**EXTRACT TO READ**
-*-*-

# Multiplcation games



## garliclady (Aug 14, 2008)

My son loves video games but hates memorizing math facts idoes anyone know of a great, fun computer game , (we also have a Wii and a dsi ) our internet is not always dependable but website would be ok


----------



## foaly (Jan 14, 2008)

garliclady said:


> My son loves video games but hates memorizing math facts idoes anyone know of a great, fun computer game , (we also have a Wii and a dsi ) our internet is not always dependable but website would be ok


I get a lot of fun ideas from these folks

www.toadhaven.com


----------



## cindy-e (Feb 14, 2008)

aleks has a computer game component for math facts. That's the only one I know about. www.aleks.com but you'd have to get the whole program, not just the games so that may not be what you want.

HTH,
Cindyc.


----------



## scholtefamily (Feb 25, 2010)

My kids frequently play math fact games at www.multiplication.com. There are a few games there that you can actually compete against other people that are on the site at the same time. Also, you can pick the range of facts that you want to work on. It is helping my 9 year old with her multiplication facts....


----------



## kasilofhome (Feb 10, 2005)

-*-*-

**LISTED ENTRIES**

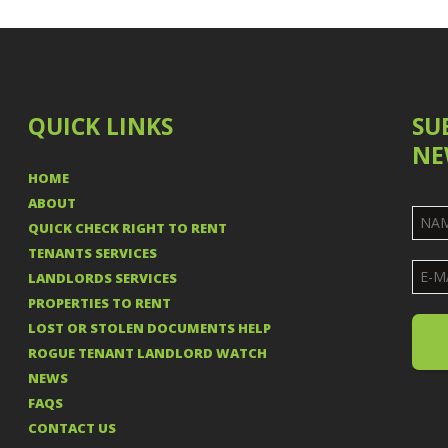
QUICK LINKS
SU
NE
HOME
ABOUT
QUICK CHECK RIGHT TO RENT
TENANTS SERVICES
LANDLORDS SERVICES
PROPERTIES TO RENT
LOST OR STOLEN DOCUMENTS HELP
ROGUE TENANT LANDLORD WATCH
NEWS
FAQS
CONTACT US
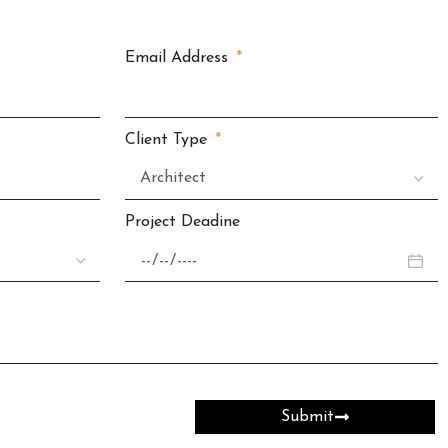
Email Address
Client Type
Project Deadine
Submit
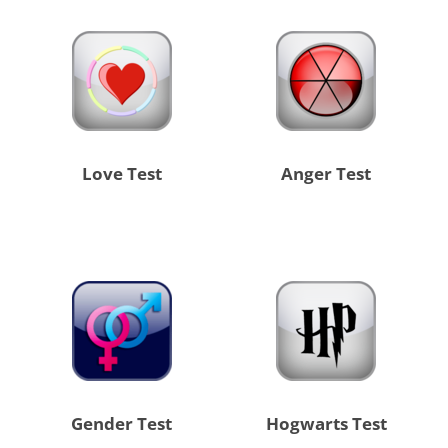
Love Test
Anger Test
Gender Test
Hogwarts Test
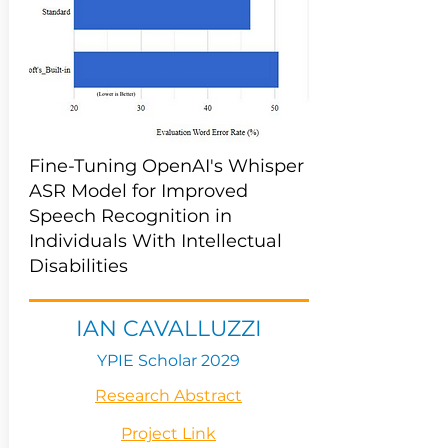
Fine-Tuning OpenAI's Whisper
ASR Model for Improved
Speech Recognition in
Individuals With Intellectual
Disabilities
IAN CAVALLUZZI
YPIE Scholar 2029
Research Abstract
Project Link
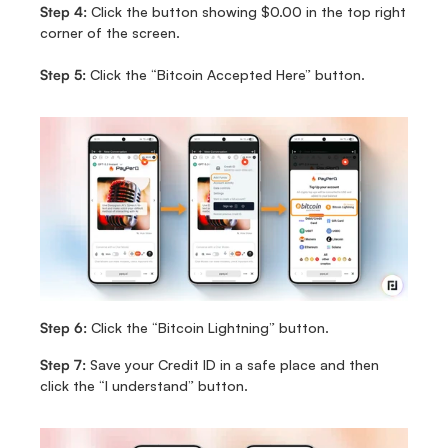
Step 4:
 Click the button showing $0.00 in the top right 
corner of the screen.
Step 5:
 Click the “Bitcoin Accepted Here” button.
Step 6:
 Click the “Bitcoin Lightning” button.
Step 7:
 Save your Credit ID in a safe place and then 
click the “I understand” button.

-*-*-

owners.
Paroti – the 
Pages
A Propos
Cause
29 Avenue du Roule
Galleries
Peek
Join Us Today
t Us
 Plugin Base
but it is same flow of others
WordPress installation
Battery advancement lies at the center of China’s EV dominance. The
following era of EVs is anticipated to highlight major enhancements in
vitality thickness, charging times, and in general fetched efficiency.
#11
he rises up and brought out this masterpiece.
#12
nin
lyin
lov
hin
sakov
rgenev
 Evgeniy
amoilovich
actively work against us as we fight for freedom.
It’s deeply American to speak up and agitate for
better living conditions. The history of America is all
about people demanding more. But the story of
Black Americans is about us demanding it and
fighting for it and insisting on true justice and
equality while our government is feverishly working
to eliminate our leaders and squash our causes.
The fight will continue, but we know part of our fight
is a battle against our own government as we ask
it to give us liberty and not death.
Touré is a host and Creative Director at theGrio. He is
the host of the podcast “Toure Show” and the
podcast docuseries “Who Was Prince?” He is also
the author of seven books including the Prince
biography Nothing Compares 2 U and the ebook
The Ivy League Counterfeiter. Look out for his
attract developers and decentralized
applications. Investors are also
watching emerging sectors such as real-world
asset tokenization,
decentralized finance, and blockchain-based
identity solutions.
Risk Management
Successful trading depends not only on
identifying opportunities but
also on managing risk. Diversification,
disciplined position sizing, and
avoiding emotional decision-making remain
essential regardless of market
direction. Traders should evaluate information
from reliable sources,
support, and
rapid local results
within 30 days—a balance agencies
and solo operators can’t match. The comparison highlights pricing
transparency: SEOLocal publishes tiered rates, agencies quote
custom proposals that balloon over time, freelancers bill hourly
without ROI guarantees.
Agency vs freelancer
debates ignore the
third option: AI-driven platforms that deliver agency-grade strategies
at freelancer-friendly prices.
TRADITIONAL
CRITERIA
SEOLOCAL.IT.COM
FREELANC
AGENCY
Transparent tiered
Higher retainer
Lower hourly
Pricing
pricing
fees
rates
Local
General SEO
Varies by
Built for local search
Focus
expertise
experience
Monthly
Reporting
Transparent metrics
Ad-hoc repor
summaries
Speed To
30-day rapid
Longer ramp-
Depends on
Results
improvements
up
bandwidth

-*-*-

**REQUIRED WORK**
• A. According to the forum thread on multiplication games, which website offers games where kids can compete against other people on the site at the same time?
• B. Output the passage of the multiplication games thread starting at "aleks has a" and ending at "her multiplication facts....".
• C. Write the next part of the forum thread on multiplication games, picking up right after its last line.

**ANSWER SET**
• A. www.multiplication.com

• B.
aleks has a computer game component for math facts. That's the only one I know about. www.aleks.com but you'd have to get the whole program, not just the games so that may not be what you want.

HTH,
Cindyc.


----------



## scholtefamily (Feb 25, 2010)

My kids frequently play math fact games at www.multiplication.com. There are a few games there that you can actually compete against other people that are on the site at the same time. Also, you can pick the range of facts that you want to work on. It is helping my 9 year old with her multiplication facts....

• C.
Check out 
"AAAMath.com"
all ages


----------



## mekasmom (Jan 19, 2010)

We always used dice and/or card to play math games. Throw the dice, multiply the numbers, and keep a running score. If the child can't multiply the numbers then he doesn't get to add it to his score. Winner gets a candy bar or picks menu for supper or whatever. 
When they know all the facts to 6x6, then switch to a deck of card from A-10. Same thing. Just use some sort of a reward to motivate play.


----------



## clovis (May 13, 2002)

If you have an iPhone, iPod Touch, iPad, or anything similiar, there are TONS of totally free apps.


----------



## pheasantplucker (Feb 20, 2007)

This isn't a computer game but my students enjoyed it...Divide the class into two teams. They are lined up single file facing one another. (Have a stool in between the two teams, and on the stool place a deck of cards in two piles face down) From above it would look like this: * * * * * * * * * * * ( : ) * * * * * * * * * * * * * The two students closest to the stool both flip a card over at the same time. If both cards are the same colour (red or black) students should multiply. (Aces = 11 and face cards = 10, all other cards = their value). If one card is red, while the other is black, students should add. Students get ONE response. If they get it wrong, the other person can take their time to respond. The slower student or the one with the wrong response is "captured" and goes to the end of the opposite line. The goal is to be the lone survivor.


----------



## bluefish (Jan 27, 2006)

My DD really enjoys a game called Timez Attack for multiplication. They have a fancy version that you can download for $30 or a more basic version you can download for free. We have the free version and it's just fine. The big difference is a bigger selection of environments for the game.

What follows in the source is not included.